__Task brief__
The expected answer is the data below, printed verbatim without its pictures.

__Data__

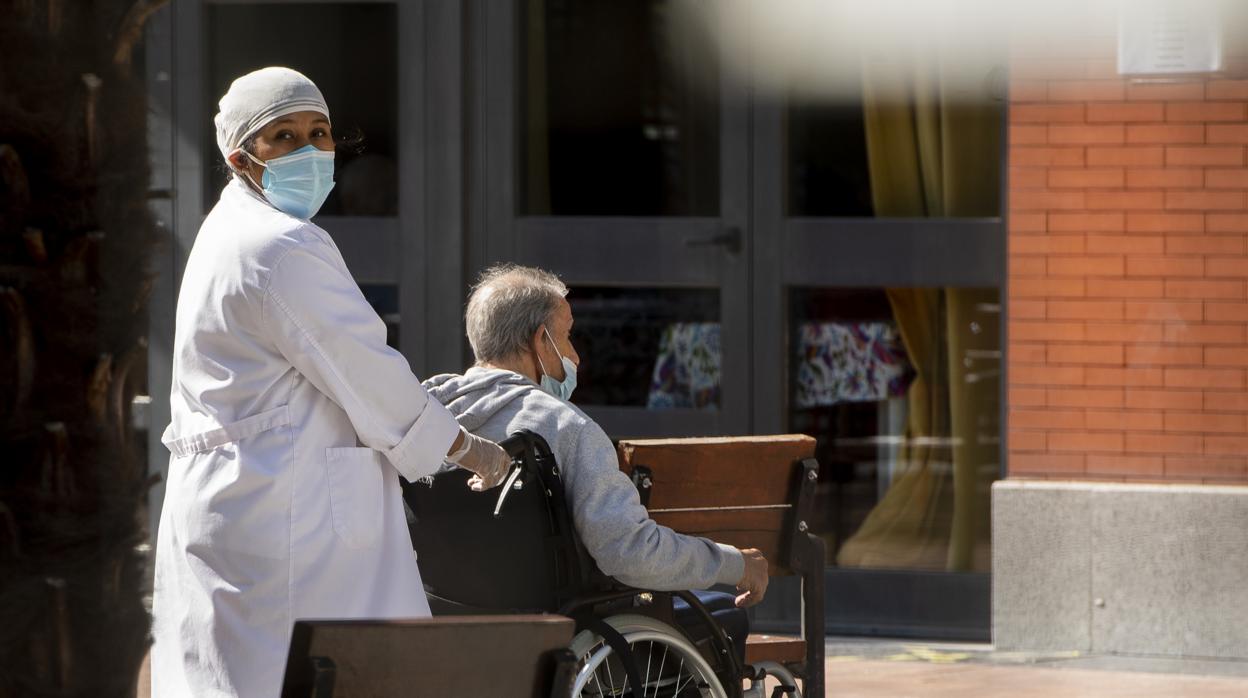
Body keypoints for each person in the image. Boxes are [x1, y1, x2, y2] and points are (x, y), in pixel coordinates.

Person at [151, 67, 511, 697]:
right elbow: (369, 374)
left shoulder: (226, 233)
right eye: (283, 138)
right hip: (288, 518)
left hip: (234, 504)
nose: (310, 150)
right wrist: (465, 447)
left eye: (319, 132)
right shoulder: (282, 246)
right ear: (243, 159)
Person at [423, 264, 770, 659]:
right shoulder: (563, 427)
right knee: (725, 615)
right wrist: (733, 563)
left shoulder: (423, 422)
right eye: (568, 337)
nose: (575, 356)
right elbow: (629, 552)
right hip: (562, 637)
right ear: (540, 340)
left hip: (450, 633)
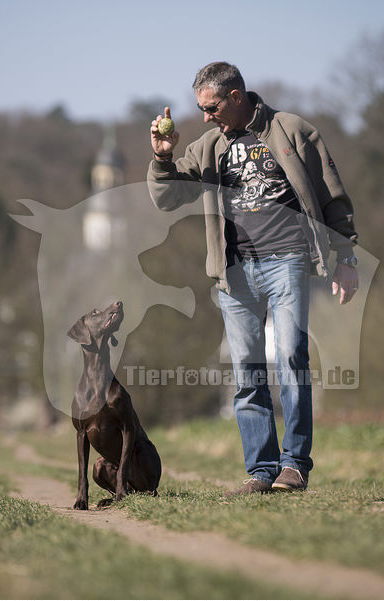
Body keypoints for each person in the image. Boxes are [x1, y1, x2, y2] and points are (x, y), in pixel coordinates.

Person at [148, 62, 358, 496]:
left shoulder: (292, 130)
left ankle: (294, 466)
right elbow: (168, 198)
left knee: (290, 359)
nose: (205, 116)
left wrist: (346, 257)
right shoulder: (209, 147)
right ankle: (261, 472)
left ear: (236, 97)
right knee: (247, 371)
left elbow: (331, 195)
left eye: (211, 107)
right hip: (235, 271)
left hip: (288, 261)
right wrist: (163, 155)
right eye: (201, 109)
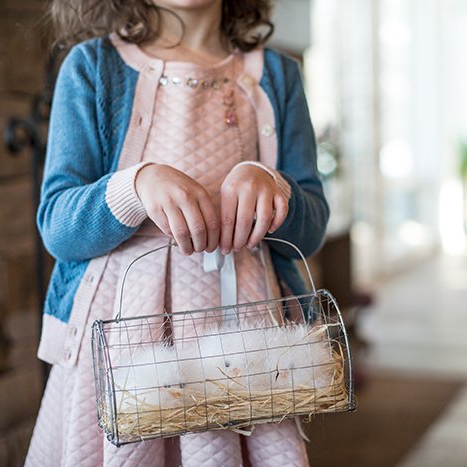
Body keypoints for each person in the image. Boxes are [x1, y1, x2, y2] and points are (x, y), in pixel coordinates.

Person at [24, 0, 328, 465]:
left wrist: (276, 187)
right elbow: (58, 227)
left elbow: (311, 228)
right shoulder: (92, 67)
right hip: (122, 349)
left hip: (246, 345)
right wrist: (135, 186)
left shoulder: (277, 76)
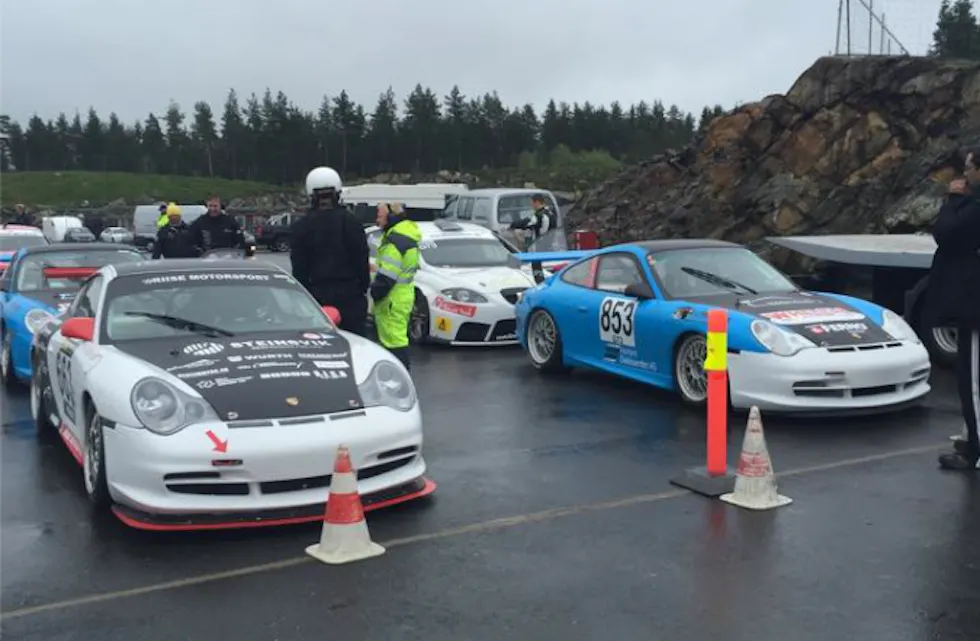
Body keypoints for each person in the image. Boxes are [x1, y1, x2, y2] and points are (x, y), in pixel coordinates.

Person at [926, 147, 980, 471]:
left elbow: (946, 233)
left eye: (970, 168)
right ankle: (972, 436)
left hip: (974, 306)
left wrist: (954, 199)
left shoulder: (973, 207)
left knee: (972, 382)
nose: (966, 174)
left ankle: (976, 450)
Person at [290, 166, 371, 336]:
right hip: (350, 296)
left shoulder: (301, 226)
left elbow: (299, 268)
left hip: (316, 297)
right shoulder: (352, 222)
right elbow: (361, 261)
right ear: (338, 192)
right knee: (355, 343)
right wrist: (361, 288)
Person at [370, 202, 420, 370]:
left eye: (380, 215)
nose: (377, 219)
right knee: (396, 339)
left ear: (391, 216)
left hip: (391, 300)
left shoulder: (395, 241)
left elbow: (387, 278)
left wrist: (374, 292)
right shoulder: (405, 236)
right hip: (401, 297)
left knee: (394, 344)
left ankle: (400, 378)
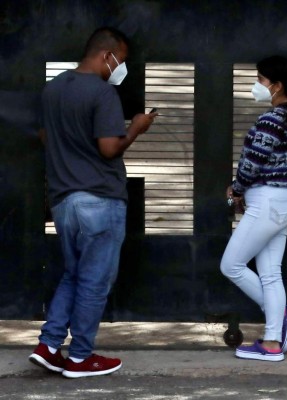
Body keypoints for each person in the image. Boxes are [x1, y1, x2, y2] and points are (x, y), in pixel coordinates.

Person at [28, 27, 157, 378]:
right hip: (100, 199)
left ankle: (49, 345)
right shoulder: (102, 93)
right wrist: (137, 128)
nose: (121, 67)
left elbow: (43, 136)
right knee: (95, 282)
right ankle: (81, 357)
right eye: (122, 61)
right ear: (107, 56)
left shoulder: (52, 89)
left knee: (74, 274)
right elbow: (109, 148)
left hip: (63, 201)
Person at [220, 55, 287, 362]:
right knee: (270, 275)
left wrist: (237, 187)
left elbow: (253, 161)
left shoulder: (271, 119)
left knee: (231, 265)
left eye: (261, 80)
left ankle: (278, 316)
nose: (256, 85)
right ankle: (272, 342)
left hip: (267, 202)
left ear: (277, 86)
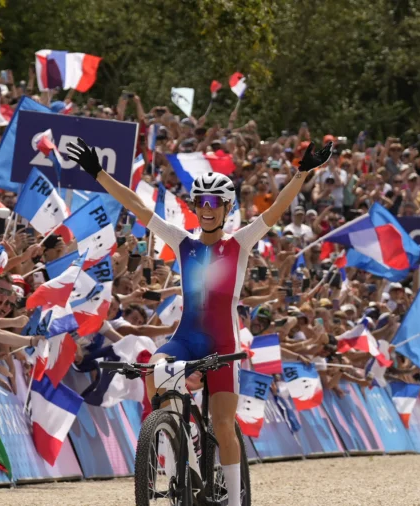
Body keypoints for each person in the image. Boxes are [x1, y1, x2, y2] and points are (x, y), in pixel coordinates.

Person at [67, 136, 332, 506]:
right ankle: (173, 436)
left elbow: (275, 213)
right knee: (151, 371)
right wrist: (98, 173)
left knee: (224, 425)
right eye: (201, 203)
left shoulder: (239, 243)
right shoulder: (183, 242)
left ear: (225, 209)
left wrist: (303, 173)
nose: (206, 209)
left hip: (224, 343)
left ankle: (235, 500)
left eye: (214, 203)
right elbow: (136, 205)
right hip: (186, 338)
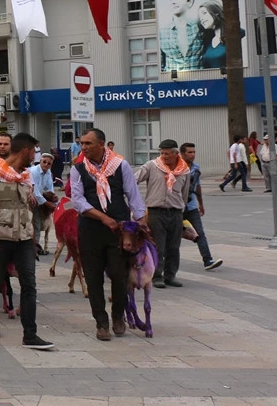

__Exercise output__
Body keypoints for each person in the image. Boxes are [x1, y1, x2, y2] and points are (x, y), in pixel coordinates.

Person at [151, 67, 511, 697]:
right elbow: (369, 374)
left shoulder: (226, 233)
right eye: (283, 138)
right hip: (288, 518)
left hip: (234, 504)
nose: (310, 150)
right wrist: (465, 447)
left eye: (319, 132)
right shoulder: (282, 246)
right ear: (243, 159)
Person at [423, 264, 770, 659]:
right shoulder: (563, 427)
right knee: (725, 615)
right wrist: (733, 563)
left shoulder: (423, 422)
right eye: (568, 337)
nose: (575, 356)
right elbow: (629, 552)
right hip: (562, 637)
right ear: (540, 340)
left hip: (450, 633)
Body keypoints for each person in the image. Boxes are [x1, y1, x2, y2] and points are (x, y), in pixel coordinates.

Person at [148, 62, 358, 496]:
left shoulder: (292, 130)
left ankle: (294, 466)
right elbow: (168, 198)
left knee: (290, 359)
nose: (205, 116)
left wrist: (346, 257)
right shoulder: (209, 147)
right ankle: (261, 472)
left ear: (236, 97)
right knee: (247, 371)
left elbow: (331, 195)
left eye: (211, 107)
right hip: (235, 271)
left hip: (288, 261)
right wrist: (163, 155)
right eye: (201, 109)
Body keypoints for each person in the image. Boxes are [x1, y1, x2, y2] and points are (x, y), in pixel coordinates.

Person at [24, 0, 328, 465]:
left wrist: (276, 187)
right elbow: (58, 227)
left elbow: (311, 228)
right shoulder: (92, 67)
right hip: (122, 349)
left hip: (246, 345)
right wrist: (135, 186)
left shoulder: (277, 76)
Body keypoints for each person in the image. Boxes are [x1, y1, x2, y2] and points are (x, y), in pixel coordinates.

Person at [926, 147, 980, 471]:
left elbow: (946, 233)
left eye: (970, 168)
right ankle: (972, 436)
left hip: (974, 306)
left wrist: (954, 199)
left shoulder: (973, 207)
left knee: (972, 382)
nose: (966, 174)
left ankle: (976, 450)
Person at [290, 166, 371, 336]:
right hip: (350, 296)
left shoulder: (301, 226)
left elbow: (299, 268)
left hip: (316, 297)
right shoulder: (352, 222)
right elbow: (361, 261)
right ear: (338, 192)
right knee: (355, 343)
right wrist: (361, 288)
Person at [370, 202, 420, 370]:
left eye: (380, 215)
nose: (377, 219)
right knee: (396, 339)
left ear: (391, 216)
left hip: (391, 300)
left shoulder: (395, 241)
left elbow: (387, 278)
left wrist: (374, 292)
right shoulder: (405, 236)
right hip: (401, 297)
left knee: (394, 344)
left ankle: (400, 378)
Body keypoints for each person in the image. Boxes are [x1, y1, x2, y2] and points are (x, y), in pixel coordinates.

Person at [28, 27, 157, 378]:
right hip: (100, 199)
left ankle: (49, 345)
right shoulder: (102, 93)
right wrist: (137, 128)
nose: (121, 67)
left elbow: (43, 136)
right knee: (95, 282)
right ankle: (81, 357)
right eye: (122, 61)
right ear: (107, 56)
left shoulder: (52, 89)
left knee: (74, 274)
right elbow: (109, 148)
left hip: (63, 201)
Person at [220, 55, 287, 362]:
right knee: (270, 275)
left wrist: (237, 187)
left elbow: (253, 161)
left shoulder: (271, 119)
left knee: (231, 265)
left eye: (261, 80)
left ankle: (278, 316)
nose: (256, 85)
right ankle: (272, 342)
left hip: (267, 202)
left ear: (277, 86)
Body keypoints for each person in the image. Boxes are [x1, y1, x2, y2] and points are (x, y), in pixel coordinates.

Person at [67, 136, 332, 506]:
right ankle: (173, 436)
left elbow: (275, 213)
right knee: (151, 371)
right wrist: (98, 173)
left knee: (224, 425)
right eye: (201, 203)
left shoulder: (239, 243)
right shoulder: (183, 242)
left ear: (225, 209)
left wrist: (303, 173)
nose: (206, 209)
left hip: (224, 343)
left ankle: (235, 500)
left eye: (214, 203)
right elbow: (136, 205)
right hip: (186, 338)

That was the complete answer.